Chicago Activist Faced Doxxing And Death Threats After #CancelColbert
By Mae Rice in Arts & Entertainment on Mar 8, 2016 5:38PM
In 2014, a Chicago-based activist who goes by Suey Park started the hashtag #CancelColbert—and, as she recounts on the Wednesday premiere of SyFy’s new show The Internet Ruined My Life, it ruined her life.
“I really did think that I could die,” she says in the preview above.
Before the hashtag exploded, Park was a vocal activist for the Asian-American community, tweeting 50+ times per day about discrimination, stereotypical media representations, and other issues.
She spotted a now-deleted Tweet from Stephen Colbert, inspired by the Washington Redskins' owner's announcement he would start a foundation to benefit Native Americans: "I am willing to show #Asian community I care by introducing the Ching-Chong Ding-Dong Foundation for Sensitivity to Orientals or Whatever."
Park knew it was satirical, but didn’t like the joke. “I didn’t actually want the show to be cancelled,” she says in the preview, “but I was trying to think of something catchy and over the top to get my point across.”
She Tweeted: “The Ching-Chong Ding-Dong Foundation for Sensitivity to Orientals has decided to call for #CancelColbert. Trend it.”
The hashtag really did trend, and the backlash started immediately, snowballing into something truly horrific.
At first, her Twitter mentions were full of rape and death threats. TV pundits called her a “grievance-monger”; one TV personality had her on HuffPoLive to tell her she didn’t understand satire and call her views “stupid.”

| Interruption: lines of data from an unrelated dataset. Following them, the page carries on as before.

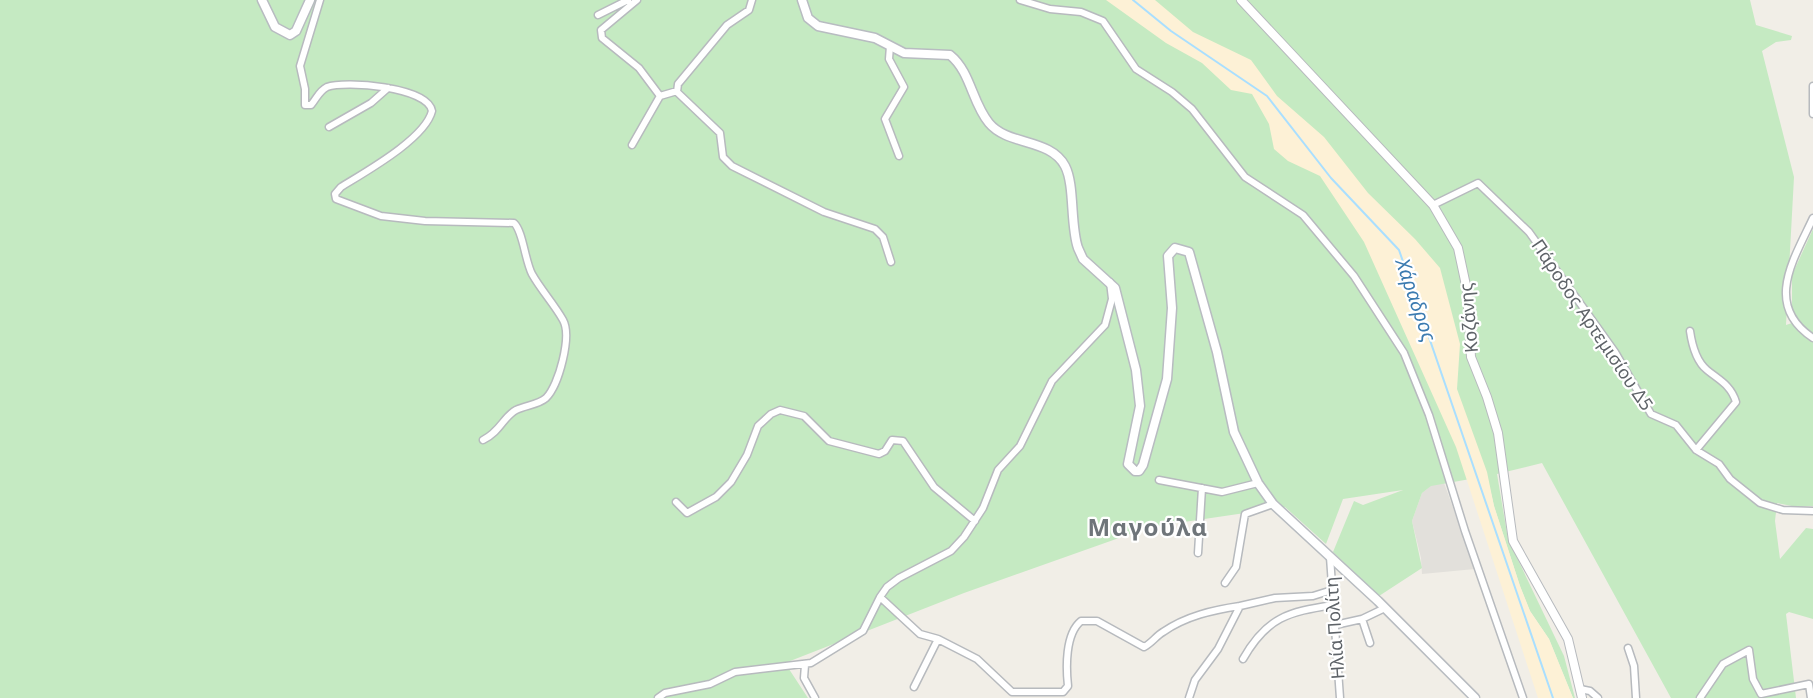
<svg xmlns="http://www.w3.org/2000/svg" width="1813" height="698" font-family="'Noto Sans',sans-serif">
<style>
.industrial{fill:#e2e0db}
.green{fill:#c5eac2}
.sand{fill:#fdf1d6}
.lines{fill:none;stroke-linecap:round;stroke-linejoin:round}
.stream{stroke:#a9dfff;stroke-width:2}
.minor-casing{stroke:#b7babe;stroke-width:9}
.tertiary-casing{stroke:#b7babe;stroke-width:10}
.secondary-casing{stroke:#b8bcc1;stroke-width:11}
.minor{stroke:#fff;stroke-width:6}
.tertiary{stroke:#fff;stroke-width:8}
.secondary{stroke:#fff;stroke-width:8}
.labels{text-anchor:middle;stroke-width:4.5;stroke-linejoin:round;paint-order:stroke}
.street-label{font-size:18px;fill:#5e6368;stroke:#fff}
.water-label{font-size:20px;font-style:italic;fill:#3b7bb0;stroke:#fff}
.district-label{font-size:24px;font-weight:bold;letter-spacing:1.5px;fill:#6f757a;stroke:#fff}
</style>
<rect width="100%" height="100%" fill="#f1eee7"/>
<path class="industrial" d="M1443 480 1475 569 1422 574 1421 558 1412 521 1422 493 1433 484Z"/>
<path class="green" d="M0 0H1750L1756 25 1792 36 1791 40 1776 42 1762 51 1794 177 1786 325 1792 323V275L1813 229V506L1797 507 1777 503 1775 521 1780 559 1806 528 1813 529V619L1789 612 1786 614 1796 698H1671L1542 463 1497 474 1508 539 1564 656 1575 698H1573L1549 639 1530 611 1520 586 1494 506 1487 476 1431 486 1422 493 1412 521 1422 568 1379 596 1333 552 1354 501 1363 505 1403 490 1343 499 1326 544 1285 507 1150 527 964 593 785 663 808 698H0Z"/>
<path class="sand" d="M1106 0H1155L1193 32 1251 60 1277 96 1324 137 1368 193 1415 239 1440 268 1460 344 1457 389 1487 472 1494 506 1520 586 1530 611 1549 639 1573 698H1538L1456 447 1364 242 1320 176 1288 161 1274 149 1269 124 1252 94 1231 90 1202 63 1166 43Z"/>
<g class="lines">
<path class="stream" d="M1133 0 1171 31 1267 96 1331 178 1399 250 1553 698"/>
<g class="minor-casing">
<path id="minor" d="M320 0 300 66 305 89V105H311C317 98 319 91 327 87 345 80 428 87 432 111 425 139 365 172 341 187L335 194 336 199 381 216 425 221 514 223C523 231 525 261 532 274 541 290 554 304 563 320 572 336 559 385 546 398 538 405 526 405 516 410 503 417 501 431 483 440
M637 0 601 30 602 38 639 68 660 96
M752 0 749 10 727 25 678 84 677 92 720 133 723 157 732 166 824 212 875 229 883 237 891 262
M1020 0 1050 9 1081 12 1103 21 1136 69 1172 92 1192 109 1245 177 1303 215 1354 276 1404 353 1429 415 1465 531 1523 698
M598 15 628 0
M890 46 889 59 904 87 885 119 899 156
M1813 86V114
M329 127 371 103 388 88
M632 145 660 96 677 91
M1433 205 1478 183 1529 232 1615 352 1651 414 1676 425 1696 450 1719 464 1730 479 1760 503 1783 510 1813 511
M1813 218C1794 259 1763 305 1813 338
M1690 331C1692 345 1696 361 1707 370 1719 380 1731 385 1736 402L1696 450
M1159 480 1222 492 1258 483
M676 502 687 513 716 497 731 482 747 455 758 426 771 414 780 410 804 416 829 441 879 454 885 451 892 440 903 441 934 487 975 521
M1198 553 1202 488
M1330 557 1340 698
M1225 583 1236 567 1245 514 1273 504
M880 597 920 634 938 639 914 687
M1362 619 1385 608
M1335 625 1362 619 1370 643
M938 639 977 659 1012 692H1063L1068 686C1066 668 1065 634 1081 621H1097L1144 647C1152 643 1156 636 1163 632 1186 616 1213 610 1240 606
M1628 648 1634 666 1636 698
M1243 659C1267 617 1288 612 1333 605
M805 665 804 678 815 698
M1580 689 1590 691 1598 698
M658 698 665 693 710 684 735 672 811 663 863 631 880 597 887 587 899 578 951 551 964 537 983 508 998 470 1020 446 1052 381 1105 325 1112 299 1110 282
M1189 698 1195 680 1218 649 1240 606 1275 598 1313 596 1332 590
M1700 698 1723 664 1749 650 1753 679 1761 694 1809 684 1811 698"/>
</g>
<g class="tertiary-casing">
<path id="tertiary" d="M1241 0 1433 205 1458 248 1467 290 1471 357 1487 397 1498 433 1513 541 1568 639 1582 698"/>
</g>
<g class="secondary-casing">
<path id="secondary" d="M262 0 275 27 290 35 296 31 310 0
M802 0 808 18 818 26 875 38 904 53 950 55C971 72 972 103 989 123 1008 146 1050 138 1065 166 1075 185 1070 225 1078 248L1083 259 1115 288 1136 370 1140 406 1128 464 1135 471H1139L1143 465 1167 379 1172 308 1168 256 1175 248 1189 252 1217 352 1234 432 1258 483 1273 504 1378 601 1475 698"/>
</g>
<use href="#minor" class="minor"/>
<use href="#tertiary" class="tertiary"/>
<use href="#secondary" class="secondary"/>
</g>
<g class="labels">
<g class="street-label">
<text transform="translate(1469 318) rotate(-95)" y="6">Κοζάνης</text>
<text transform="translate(1592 325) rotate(56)" y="6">Πάροδος Αρτεμισίου Δ5</text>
<text transform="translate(1335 628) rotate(-94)" y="6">Ηλία Πολίτη</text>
</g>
<g class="water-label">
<text transform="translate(1416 300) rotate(71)" y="7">Χάραδρος</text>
</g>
<g class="district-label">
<text x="1148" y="536">Μαγούλα</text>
</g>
</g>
</svg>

Then Reddit users doxxed her, sharing her personal email, phone number, and home address online. She got an untraceable message on her phone: “I’m an ex-military sniper. You are fucked I’m outside your house. I have a target on you.”
"I...felt like my independence and my privacy had been taken away," Park told Syfy.
Fearing for her life, she left Chicago for New York, but people stalked her even there. She started using burner phones and moving frequently from house to house. When she returned to Chicago, she wouldn’t go outside alone at night for a long time, fearing for her life.
In her talking-head moments on the show, Park describes this whole epoch in the past tense, composedly. She doesn’t specify what city she lives in right now, though, at least not in the preview above—and if I knew, I wouldn’t put it in a blog post.
The Internet Ruined My Life will air Wednesdays at 9 p.m. CST on SyFy.